It’s a very good question, and I feel like when it comes to that kind of question, the answer should be something you don’t mind eating every day, right? It’s gotta be the za’atar man’oushe at Ladyhawk. It’s my signature. I mean, I can’t help myself. Every time I’m at Ladyhawk—like, almost every day—it makes me a bit fat, but it’s worth it.

It’s the food of the poor, technically. It’s a very cheap flatbread, folded together, and we usually eat it for breakfast. It’s a bread that has za’atar. Za’atar is like a wild thyme mixed with sesame, sumac, and extra virgin olive oil. And then you bake it, and then you just enjoy it.

The best way to eat it, and this is how I grew up eating it, is you open it and put some labneh in it, some slices of tomato, mint, cucumber, olives—all this kind of stuff—and you make it like a sandwich. Delicious. It’s aromatic, it’s everything you want for your palate when you eat it, right? Salty, tangy.
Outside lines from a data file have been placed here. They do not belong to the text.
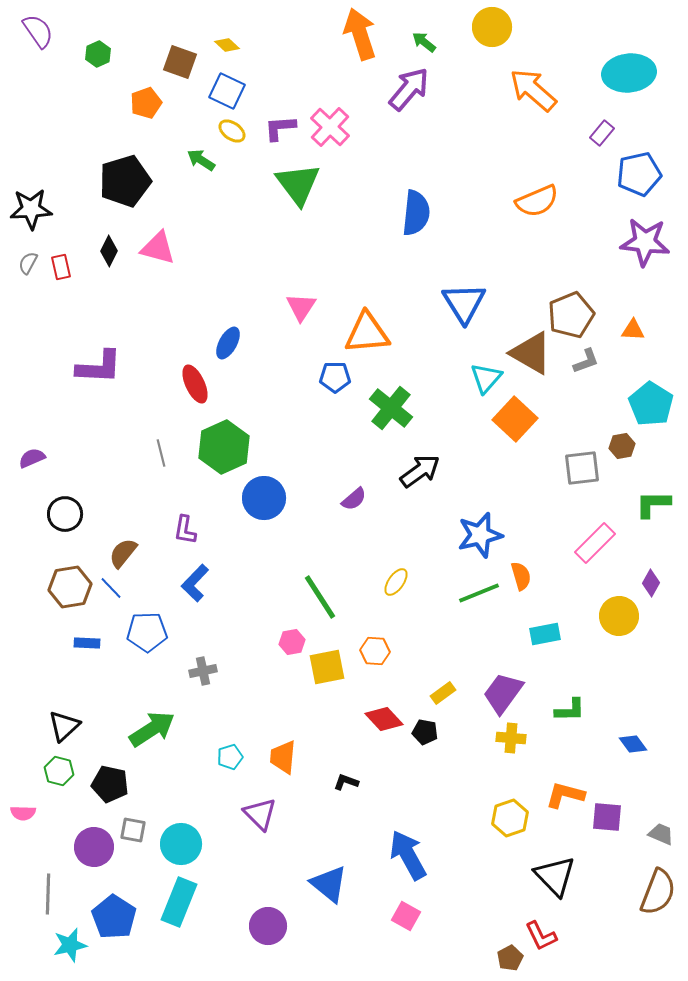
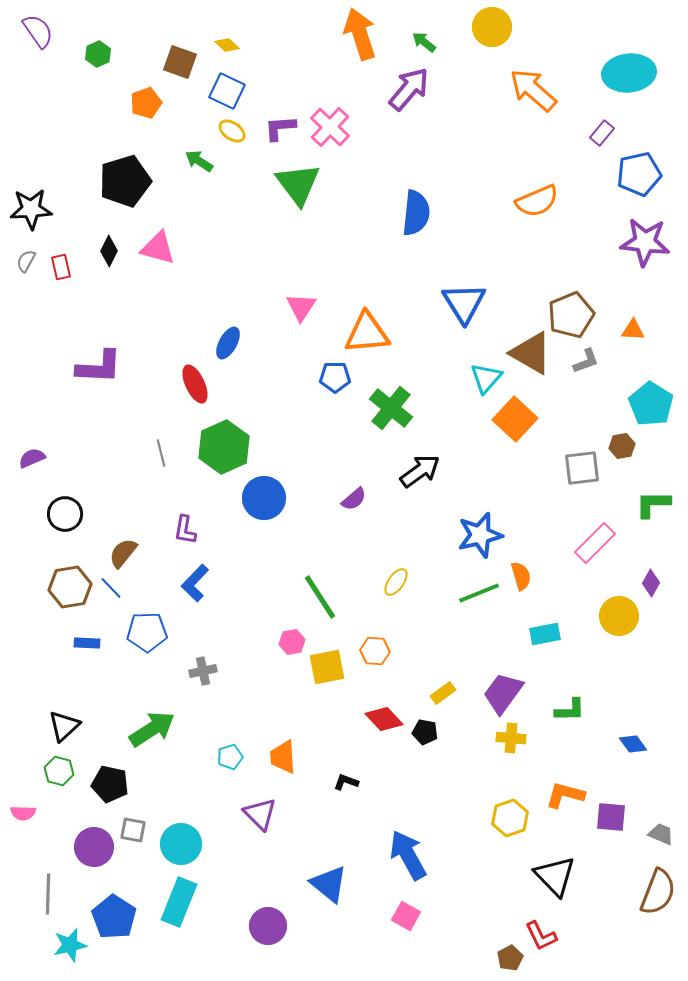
green arrow at (201, 160): moved 2 px left, 1 px down
gray semicircle at (28, 263): moved 2 px left, 2 px up
orange trapezoid at (283, 757): rotated 9 degrees counterclockwise
purple square at (607, 817): moved 4 px right
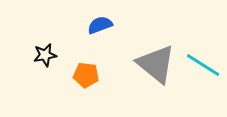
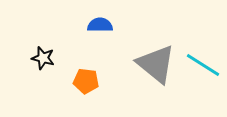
blue semicircle: rotated 20 degrees clockwise
black star: moved 2 px left, 3 px down; rotated 25 degrees clockwise
orange pentagon: moved 6 px down
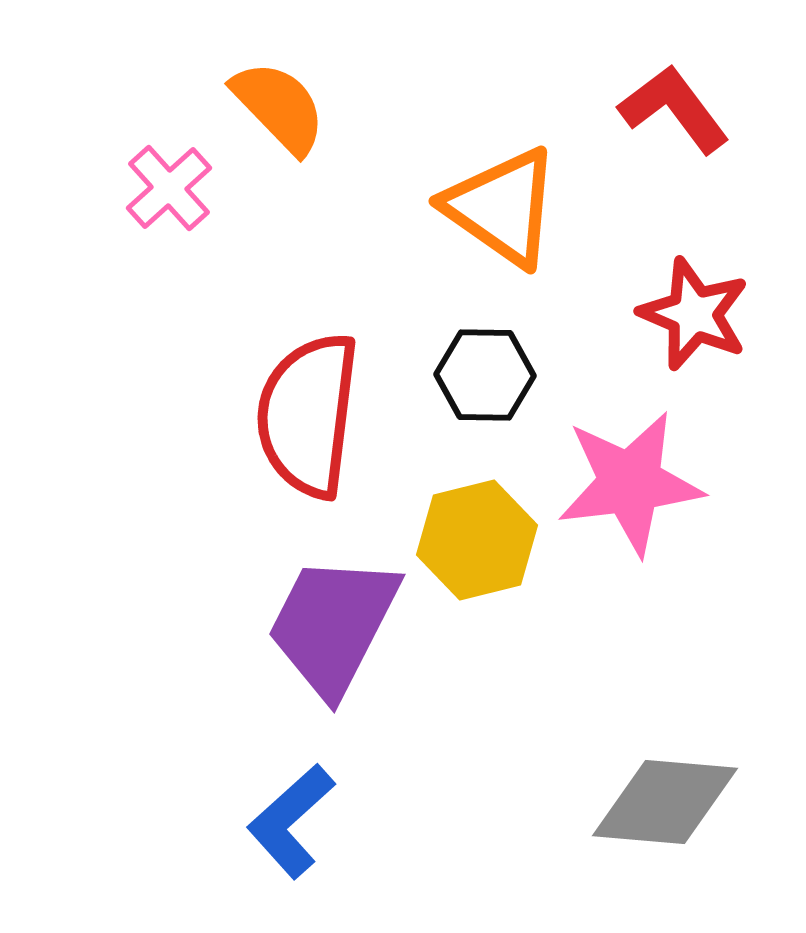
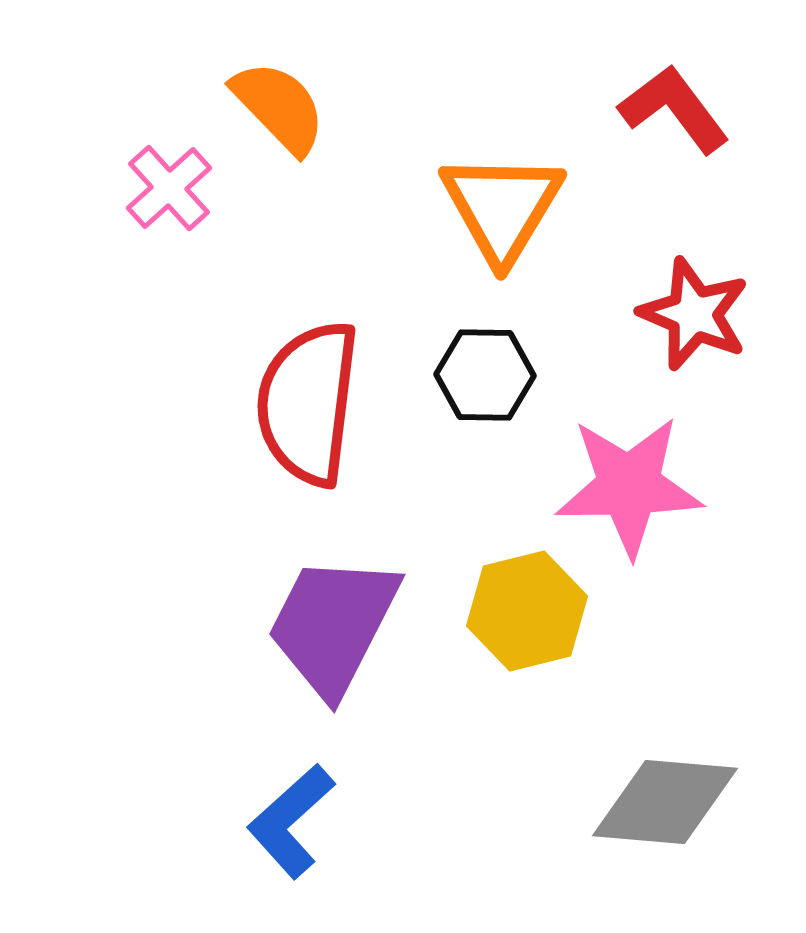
orange triangle: rotated 26 degrees clockwise
red semicircle: moved 12 px up
pink star: moved 1 px left, 3 px down; rotated 6 degrees clockwise
yellow hexagon: moved 50 px right, 71 px down
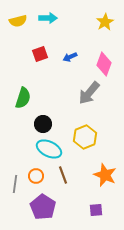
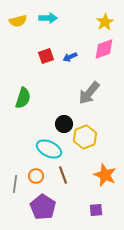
red square: moved 6 px right, 2 px down
pink diamond: moved 15 px up; rotated 50 degrees clockwise
black circle: moved 21 px right
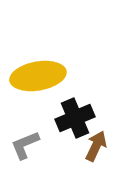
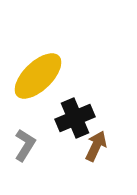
yellow ellipse: rotated 34 degrees counterclockwise
gray L-shape: rotated 144 degrees clockwise
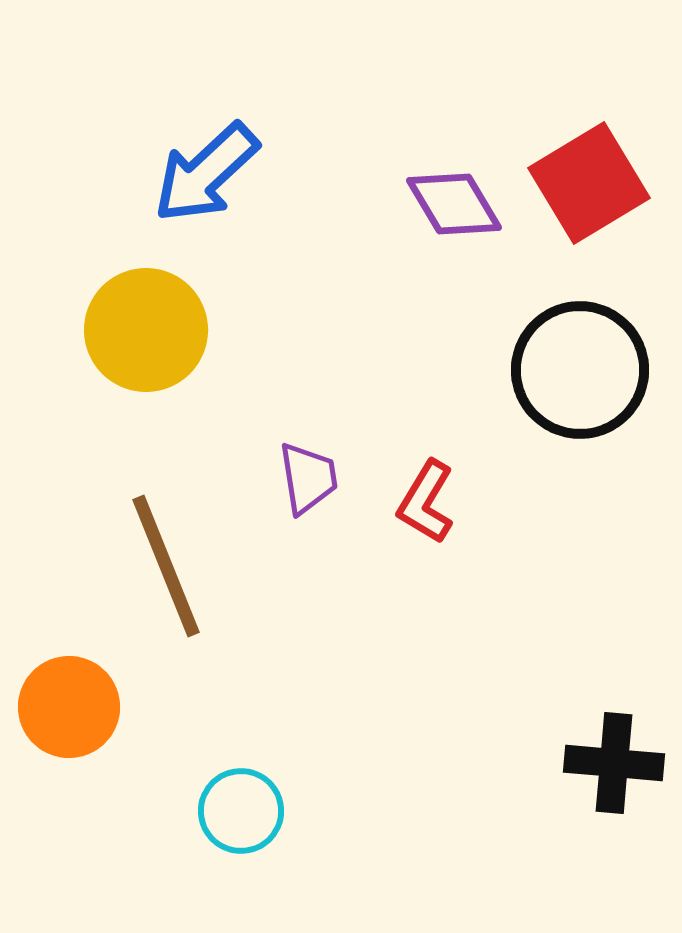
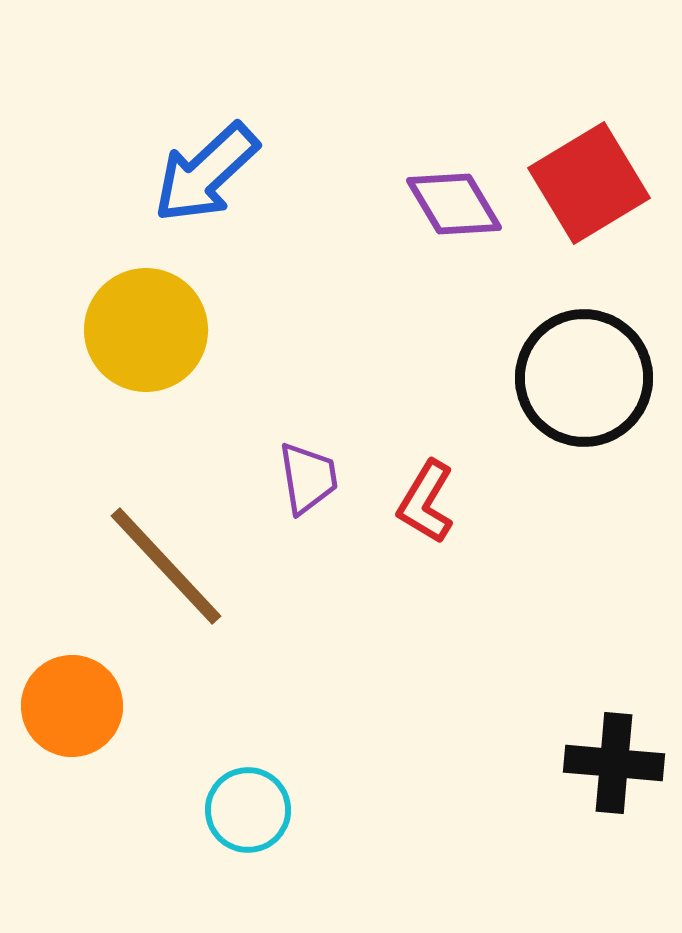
black circle: moved 4 px right, 8 px down
brown line: rotated 21 degrees counterclockwise
orange circle: moved 3 px right, 1 px up
cyan circle: moved 7 px right, 1 px up
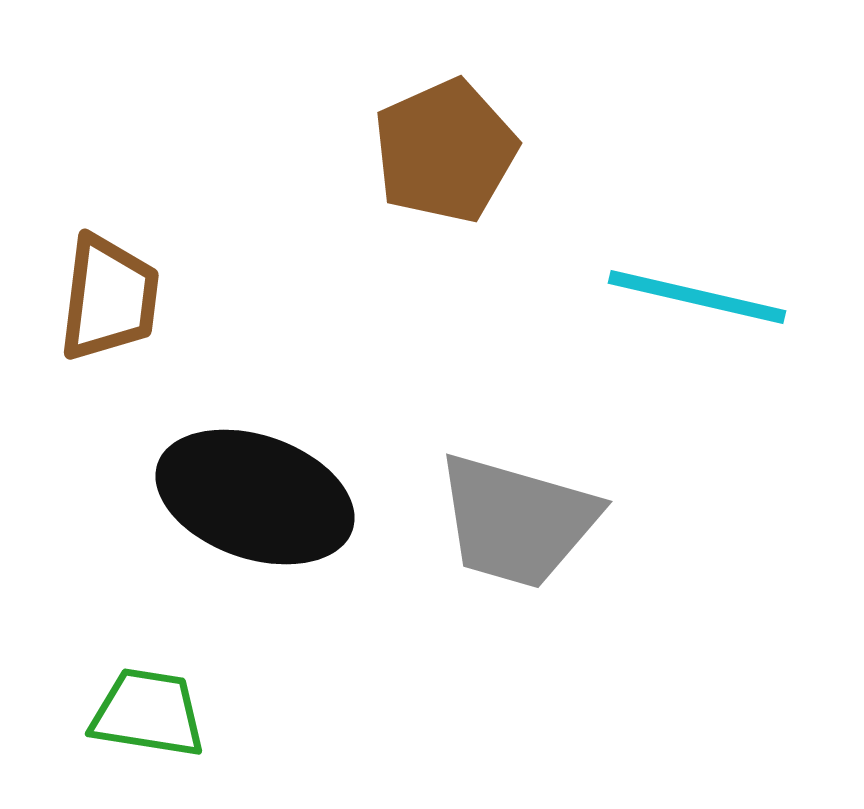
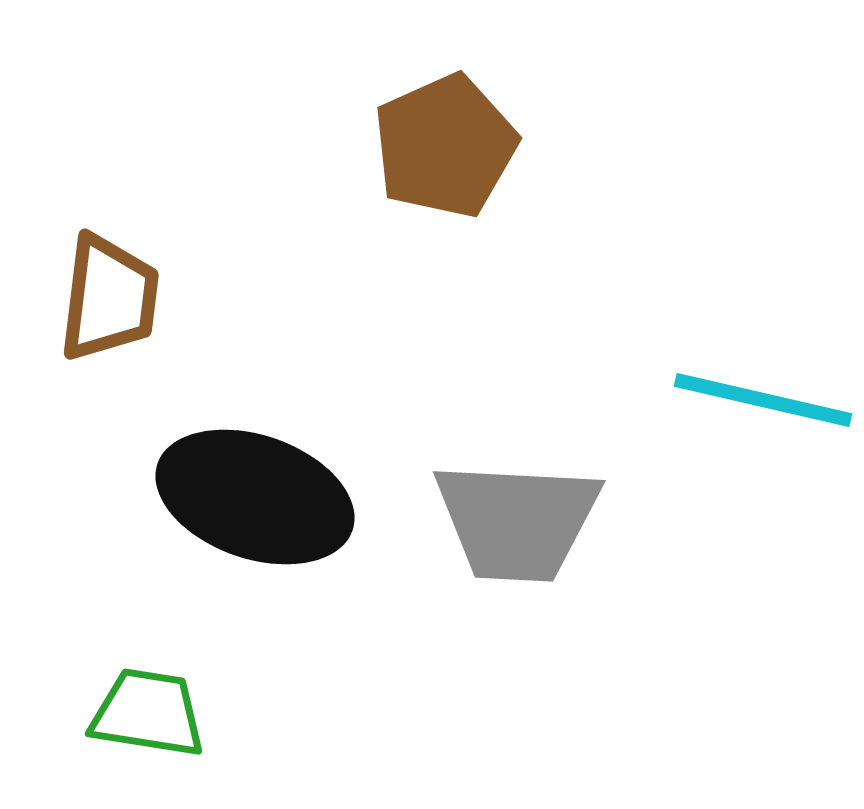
brown pentagon: moved 5 px up
cyan line: moved 66 px right, 103 px down
gray trapezoid: rotated 13 degrees counterclockwise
I wanted to have this item on the Ladyhawk menu because I wanted it to scream, ‘Yes! This is Chef Charbel’s food,’ but I also wanted to elevate it a bit, so I went the extra mile. I made a dough fermented for 48 hours, and then I got the best za’atar you can ever get, imported from Lebanon. I import Lebanese olive oil, too.

So I’m trying to make it as authentic as I can, and then, once it’s baked, I do toppings of labneh and tomato sauce made from onion, garlic, tomato, pomegranate molasses, or spice. It’s very tangy and delicious. And then the third topping is herb purée made from parsley, mint, and basil, and it looks like the same color of the Lebanese flag—white, red, and green—and it has all the flavors that usually go into za’atar, but in a bread-and-butter kind of dip. Every time I work at Ladyhawk, I have it. I tell the guys, make me one. Sometimes I take one home.